There’s etiquette for eating over the sink?
DEAR MISS
MANNERS: My wife caught me eating at the sink.
I said: “I bet Miss Manners eats at the sink.”
She said: “Miss Manners gets served by waiters and footmen.”
Please resolve the correctness of standing and eating at the sink.
GENTLE READER: You are both wrong about Miss Manners’ dining habits, but that should not be the issue here. The issue is not even whether one should eat at the sink.
Rather, it is getting caught eating at the sink.
Unlike morals, manners apply only when they affect other people. As much as we admire those who behave perfectly (or so they say) when they are unobserved, their virtue is unconnected with etiquette.
Many unsavory things go on in kitchens, and Miss Manners, for one, is grateful not to witness them. When you eat at the sink or lick the ladle, be sure to do so alone.
DEAR MISS
MANNERS: It seems that many people are taking adages stressing the importance of laughing at oneself a bit too far.
Many times, I’ve been inconvenienced by the small mistakes of others and stood ready to forgive and forget, if only an apology were provided. The teacher of an exercise class forgets a necessary item, thus diminishing the students’ experience, or a doctor’s desk staff stand backs turned and munching cake, ignoring patients. At a party a fellow guest soiled my friend’s floor with dirty shoes.
Apologies were the only thing necessary, but they were not offered. Instead, each offender broke into laughter, adding jovially, “Oh, we’re too busy eating to care about patients!” or, “Oh my gosh! I am getting dirt on your floor!”
I think these people want their victims to laugh along. While none of these things is of huge importance, they are also not humorous. That others do not care if they inconvenience me does not cause me to giggle. What is the proper response?
GENTLE READER: Nothing chills misplaced laughter so much as a blank look and silence. But if that doesn’t prompt an apology, you can say, “I don’t get it. What’s so funny?” This gives the offender the opportunity to claim to have laughed only out of embarrassment.

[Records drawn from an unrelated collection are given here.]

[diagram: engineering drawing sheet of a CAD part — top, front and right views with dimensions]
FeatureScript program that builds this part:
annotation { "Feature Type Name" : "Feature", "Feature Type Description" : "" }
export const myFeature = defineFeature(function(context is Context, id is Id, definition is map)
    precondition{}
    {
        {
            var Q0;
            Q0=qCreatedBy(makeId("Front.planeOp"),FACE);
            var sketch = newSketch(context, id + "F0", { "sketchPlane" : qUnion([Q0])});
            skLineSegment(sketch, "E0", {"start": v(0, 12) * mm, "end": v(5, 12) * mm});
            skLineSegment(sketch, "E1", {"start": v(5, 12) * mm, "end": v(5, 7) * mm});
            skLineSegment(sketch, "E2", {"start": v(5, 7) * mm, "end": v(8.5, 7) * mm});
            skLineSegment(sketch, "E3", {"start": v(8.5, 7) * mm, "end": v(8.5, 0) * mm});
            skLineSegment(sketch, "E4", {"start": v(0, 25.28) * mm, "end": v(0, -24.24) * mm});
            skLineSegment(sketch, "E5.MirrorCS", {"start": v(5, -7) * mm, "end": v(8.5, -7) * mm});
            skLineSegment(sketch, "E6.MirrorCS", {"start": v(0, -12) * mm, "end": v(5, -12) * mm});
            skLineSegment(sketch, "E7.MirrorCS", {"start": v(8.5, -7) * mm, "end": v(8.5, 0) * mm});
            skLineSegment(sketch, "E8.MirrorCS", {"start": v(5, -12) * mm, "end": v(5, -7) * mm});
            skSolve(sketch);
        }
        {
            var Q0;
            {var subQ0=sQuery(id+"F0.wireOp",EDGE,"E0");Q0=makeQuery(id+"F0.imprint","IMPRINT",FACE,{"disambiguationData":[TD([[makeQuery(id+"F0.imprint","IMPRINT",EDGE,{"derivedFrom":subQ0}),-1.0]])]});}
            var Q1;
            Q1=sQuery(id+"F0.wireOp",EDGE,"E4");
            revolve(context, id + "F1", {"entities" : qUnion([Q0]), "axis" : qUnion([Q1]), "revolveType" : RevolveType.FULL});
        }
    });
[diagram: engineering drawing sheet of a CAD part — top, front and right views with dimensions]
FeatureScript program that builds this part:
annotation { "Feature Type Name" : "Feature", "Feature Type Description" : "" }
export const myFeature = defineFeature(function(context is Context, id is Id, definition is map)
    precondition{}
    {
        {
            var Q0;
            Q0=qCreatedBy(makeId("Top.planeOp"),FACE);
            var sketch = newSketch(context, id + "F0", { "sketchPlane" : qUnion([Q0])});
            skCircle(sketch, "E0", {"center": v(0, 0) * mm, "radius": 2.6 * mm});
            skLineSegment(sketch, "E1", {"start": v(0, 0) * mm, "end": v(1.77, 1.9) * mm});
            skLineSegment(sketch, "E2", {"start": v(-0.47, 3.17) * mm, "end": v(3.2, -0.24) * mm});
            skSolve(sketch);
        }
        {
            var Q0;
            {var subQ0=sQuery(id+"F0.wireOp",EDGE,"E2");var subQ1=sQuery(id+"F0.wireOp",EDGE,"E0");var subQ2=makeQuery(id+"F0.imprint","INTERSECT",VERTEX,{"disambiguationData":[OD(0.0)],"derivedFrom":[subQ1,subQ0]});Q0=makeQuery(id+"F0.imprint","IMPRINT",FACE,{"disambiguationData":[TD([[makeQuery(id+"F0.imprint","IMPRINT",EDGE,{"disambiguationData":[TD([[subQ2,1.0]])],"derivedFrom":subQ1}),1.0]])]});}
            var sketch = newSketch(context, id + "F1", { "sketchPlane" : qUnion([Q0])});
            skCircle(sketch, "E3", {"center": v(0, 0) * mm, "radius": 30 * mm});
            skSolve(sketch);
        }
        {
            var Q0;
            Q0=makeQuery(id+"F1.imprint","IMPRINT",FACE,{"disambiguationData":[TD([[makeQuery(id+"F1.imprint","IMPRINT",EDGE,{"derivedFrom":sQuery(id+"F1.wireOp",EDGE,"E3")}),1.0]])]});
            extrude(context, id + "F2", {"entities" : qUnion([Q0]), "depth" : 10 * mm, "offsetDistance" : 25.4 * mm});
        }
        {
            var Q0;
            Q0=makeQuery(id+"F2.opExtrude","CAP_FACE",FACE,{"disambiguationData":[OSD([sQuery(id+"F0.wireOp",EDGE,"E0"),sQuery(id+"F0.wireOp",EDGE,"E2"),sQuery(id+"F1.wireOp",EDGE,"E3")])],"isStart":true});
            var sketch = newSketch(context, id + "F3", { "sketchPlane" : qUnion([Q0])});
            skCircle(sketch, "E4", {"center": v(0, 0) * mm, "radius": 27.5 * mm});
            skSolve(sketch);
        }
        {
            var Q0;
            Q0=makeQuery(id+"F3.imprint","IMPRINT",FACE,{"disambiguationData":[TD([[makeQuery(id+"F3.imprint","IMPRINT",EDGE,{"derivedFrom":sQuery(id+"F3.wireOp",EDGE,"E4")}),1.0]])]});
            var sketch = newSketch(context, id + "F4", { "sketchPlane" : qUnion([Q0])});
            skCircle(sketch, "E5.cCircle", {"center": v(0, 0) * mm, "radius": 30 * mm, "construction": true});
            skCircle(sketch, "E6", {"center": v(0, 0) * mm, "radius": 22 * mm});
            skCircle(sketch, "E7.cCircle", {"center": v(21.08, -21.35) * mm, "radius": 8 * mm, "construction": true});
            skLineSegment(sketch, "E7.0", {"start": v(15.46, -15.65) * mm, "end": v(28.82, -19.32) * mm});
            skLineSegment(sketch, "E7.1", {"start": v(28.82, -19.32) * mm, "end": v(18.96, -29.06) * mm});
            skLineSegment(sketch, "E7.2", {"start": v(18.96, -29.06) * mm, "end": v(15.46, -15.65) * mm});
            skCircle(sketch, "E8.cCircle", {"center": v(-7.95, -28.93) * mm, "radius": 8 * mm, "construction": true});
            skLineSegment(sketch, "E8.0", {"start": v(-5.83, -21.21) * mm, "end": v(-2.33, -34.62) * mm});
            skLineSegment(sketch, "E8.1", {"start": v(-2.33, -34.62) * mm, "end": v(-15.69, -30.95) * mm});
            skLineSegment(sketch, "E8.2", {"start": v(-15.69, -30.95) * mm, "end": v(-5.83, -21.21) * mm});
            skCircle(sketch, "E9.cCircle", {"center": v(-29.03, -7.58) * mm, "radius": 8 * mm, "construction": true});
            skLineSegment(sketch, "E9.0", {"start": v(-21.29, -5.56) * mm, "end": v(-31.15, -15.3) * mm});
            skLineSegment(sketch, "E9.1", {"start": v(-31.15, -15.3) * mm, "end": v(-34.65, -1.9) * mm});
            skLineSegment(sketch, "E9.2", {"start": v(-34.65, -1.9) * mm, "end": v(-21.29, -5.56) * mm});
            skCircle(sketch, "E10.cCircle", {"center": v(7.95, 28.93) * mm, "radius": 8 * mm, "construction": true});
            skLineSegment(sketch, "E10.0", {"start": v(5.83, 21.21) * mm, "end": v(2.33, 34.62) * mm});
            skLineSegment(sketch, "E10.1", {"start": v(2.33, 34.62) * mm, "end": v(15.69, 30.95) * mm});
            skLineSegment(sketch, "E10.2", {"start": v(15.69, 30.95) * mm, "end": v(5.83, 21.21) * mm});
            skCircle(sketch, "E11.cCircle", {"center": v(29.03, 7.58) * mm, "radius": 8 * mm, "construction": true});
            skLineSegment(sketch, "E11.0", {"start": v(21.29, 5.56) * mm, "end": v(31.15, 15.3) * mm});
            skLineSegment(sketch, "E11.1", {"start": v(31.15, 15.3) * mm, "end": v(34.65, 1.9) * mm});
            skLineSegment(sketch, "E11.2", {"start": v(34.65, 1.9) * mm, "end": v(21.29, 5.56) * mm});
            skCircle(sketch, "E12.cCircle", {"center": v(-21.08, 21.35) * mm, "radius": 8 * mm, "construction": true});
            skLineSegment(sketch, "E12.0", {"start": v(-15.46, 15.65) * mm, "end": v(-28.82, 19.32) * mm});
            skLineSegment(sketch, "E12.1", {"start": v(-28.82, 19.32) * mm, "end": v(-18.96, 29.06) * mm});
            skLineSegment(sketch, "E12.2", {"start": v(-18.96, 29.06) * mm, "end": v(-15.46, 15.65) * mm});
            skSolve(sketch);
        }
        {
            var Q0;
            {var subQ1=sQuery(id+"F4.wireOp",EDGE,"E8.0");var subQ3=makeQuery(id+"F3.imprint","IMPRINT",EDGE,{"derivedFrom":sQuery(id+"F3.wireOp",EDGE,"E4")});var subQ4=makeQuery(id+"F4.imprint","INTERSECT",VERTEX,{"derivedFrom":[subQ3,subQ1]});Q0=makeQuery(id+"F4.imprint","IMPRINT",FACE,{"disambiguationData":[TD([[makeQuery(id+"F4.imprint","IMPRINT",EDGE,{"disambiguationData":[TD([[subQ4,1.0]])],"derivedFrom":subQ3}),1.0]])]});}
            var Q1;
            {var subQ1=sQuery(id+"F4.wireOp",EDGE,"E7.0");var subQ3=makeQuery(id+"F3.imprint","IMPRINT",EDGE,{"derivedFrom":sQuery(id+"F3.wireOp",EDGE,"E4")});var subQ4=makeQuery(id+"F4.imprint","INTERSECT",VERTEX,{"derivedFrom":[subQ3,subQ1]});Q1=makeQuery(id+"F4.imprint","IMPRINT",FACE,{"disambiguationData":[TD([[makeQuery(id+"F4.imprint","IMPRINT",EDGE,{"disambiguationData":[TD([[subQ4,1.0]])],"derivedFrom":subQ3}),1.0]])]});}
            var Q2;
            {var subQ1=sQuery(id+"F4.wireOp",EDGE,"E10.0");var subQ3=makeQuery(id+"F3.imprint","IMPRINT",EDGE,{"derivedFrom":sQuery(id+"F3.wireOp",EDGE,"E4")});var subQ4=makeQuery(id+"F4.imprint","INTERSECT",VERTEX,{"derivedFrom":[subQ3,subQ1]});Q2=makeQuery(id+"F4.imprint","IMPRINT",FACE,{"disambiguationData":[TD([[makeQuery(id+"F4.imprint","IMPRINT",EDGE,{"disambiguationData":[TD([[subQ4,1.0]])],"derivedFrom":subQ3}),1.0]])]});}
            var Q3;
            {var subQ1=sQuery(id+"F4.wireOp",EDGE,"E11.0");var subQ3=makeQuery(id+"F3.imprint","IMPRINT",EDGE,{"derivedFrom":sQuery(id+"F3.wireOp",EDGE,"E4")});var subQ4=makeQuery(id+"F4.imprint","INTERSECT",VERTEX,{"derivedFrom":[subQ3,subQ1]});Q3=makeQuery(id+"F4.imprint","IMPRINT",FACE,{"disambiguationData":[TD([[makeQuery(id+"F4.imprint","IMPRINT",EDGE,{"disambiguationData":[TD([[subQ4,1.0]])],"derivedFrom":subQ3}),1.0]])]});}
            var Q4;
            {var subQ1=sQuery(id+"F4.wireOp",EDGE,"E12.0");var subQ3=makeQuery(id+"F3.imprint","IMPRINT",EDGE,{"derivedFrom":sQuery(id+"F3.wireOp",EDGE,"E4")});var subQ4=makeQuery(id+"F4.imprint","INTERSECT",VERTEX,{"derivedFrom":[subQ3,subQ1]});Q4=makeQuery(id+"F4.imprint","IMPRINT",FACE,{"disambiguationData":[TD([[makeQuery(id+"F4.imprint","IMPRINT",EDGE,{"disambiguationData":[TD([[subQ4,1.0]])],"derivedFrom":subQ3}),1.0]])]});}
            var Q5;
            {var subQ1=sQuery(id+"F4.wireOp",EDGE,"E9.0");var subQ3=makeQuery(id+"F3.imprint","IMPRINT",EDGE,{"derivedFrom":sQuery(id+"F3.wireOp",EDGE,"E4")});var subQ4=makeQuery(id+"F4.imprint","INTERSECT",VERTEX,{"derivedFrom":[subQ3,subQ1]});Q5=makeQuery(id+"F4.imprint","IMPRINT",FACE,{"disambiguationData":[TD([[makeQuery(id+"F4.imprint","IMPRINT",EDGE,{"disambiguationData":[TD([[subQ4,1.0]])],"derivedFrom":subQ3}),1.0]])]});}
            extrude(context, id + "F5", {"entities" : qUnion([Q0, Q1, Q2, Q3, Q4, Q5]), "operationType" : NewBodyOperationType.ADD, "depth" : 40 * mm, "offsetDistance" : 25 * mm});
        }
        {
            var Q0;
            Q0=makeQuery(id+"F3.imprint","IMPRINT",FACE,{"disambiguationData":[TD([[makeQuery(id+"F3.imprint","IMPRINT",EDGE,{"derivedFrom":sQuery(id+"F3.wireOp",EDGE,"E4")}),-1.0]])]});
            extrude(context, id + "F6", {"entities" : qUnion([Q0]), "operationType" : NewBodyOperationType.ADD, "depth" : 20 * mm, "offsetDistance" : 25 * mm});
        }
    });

DEAR MISS MANNERS: What is appropriate for the mother of the groom to wear to an elegant, outdoor barn wedding? The bride is wearing a beautiful off-white mermaid-style bridal gown. GENTLE READER: Never having understood the concept of a wedding “theme,” Miss Manners won’t dwell on the idea of a mermaid in a barn.

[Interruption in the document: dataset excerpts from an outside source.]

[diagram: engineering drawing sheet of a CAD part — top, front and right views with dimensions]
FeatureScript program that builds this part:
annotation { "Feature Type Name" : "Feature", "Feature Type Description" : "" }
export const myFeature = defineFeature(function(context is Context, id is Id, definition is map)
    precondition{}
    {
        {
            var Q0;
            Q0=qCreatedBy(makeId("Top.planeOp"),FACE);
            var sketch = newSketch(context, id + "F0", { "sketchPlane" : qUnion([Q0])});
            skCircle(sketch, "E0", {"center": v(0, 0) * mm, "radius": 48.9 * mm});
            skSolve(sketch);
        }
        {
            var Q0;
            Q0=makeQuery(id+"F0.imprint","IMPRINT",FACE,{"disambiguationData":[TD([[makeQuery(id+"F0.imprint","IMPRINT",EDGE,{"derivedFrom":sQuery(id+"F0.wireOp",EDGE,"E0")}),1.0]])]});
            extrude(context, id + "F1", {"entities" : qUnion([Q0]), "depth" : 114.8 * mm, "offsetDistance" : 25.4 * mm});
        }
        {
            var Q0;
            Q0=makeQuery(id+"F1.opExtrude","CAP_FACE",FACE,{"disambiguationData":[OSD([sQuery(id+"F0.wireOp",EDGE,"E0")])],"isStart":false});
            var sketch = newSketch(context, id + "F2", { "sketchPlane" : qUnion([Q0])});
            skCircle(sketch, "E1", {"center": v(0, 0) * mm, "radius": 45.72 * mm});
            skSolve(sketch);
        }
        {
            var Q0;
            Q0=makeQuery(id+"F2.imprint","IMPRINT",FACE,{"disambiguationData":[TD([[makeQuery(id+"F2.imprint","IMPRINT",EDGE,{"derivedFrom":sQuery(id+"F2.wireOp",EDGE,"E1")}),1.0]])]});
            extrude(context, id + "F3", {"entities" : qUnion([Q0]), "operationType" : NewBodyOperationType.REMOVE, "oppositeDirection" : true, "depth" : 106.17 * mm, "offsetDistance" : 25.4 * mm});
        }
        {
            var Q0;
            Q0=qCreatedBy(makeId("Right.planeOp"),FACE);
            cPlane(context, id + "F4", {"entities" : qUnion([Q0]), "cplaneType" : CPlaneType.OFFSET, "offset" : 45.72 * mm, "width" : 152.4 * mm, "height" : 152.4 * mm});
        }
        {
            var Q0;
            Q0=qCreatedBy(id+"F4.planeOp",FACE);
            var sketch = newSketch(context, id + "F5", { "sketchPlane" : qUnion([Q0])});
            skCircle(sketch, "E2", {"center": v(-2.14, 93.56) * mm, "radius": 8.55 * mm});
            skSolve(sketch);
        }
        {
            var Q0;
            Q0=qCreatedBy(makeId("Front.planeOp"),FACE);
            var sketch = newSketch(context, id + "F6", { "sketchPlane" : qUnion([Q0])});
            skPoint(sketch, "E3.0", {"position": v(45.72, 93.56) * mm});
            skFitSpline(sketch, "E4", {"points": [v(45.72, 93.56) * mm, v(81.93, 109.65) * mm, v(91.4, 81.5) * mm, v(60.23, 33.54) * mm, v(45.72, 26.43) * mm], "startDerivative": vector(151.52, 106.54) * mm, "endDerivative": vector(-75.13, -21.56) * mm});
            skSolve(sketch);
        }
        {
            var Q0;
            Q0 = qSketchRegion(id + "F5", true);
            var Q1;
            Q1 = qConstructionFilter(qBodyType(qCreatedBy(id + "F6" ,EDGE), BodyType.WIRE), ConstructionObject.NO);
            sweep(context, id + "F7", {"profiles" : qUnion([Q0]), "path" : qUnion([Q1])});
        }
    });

Neither should you. Whatever the bridal industry may claim, the couple’s mothers are not specifically costumed, but may wear whatever they like in keeping with the degree of formality that applies to the other guests.
Unlike morals, manners apply only when they affect other people. As much as we admire those who behave perfectly (or so they say) when they are unobserved, their virtue is unconnected with etiquette.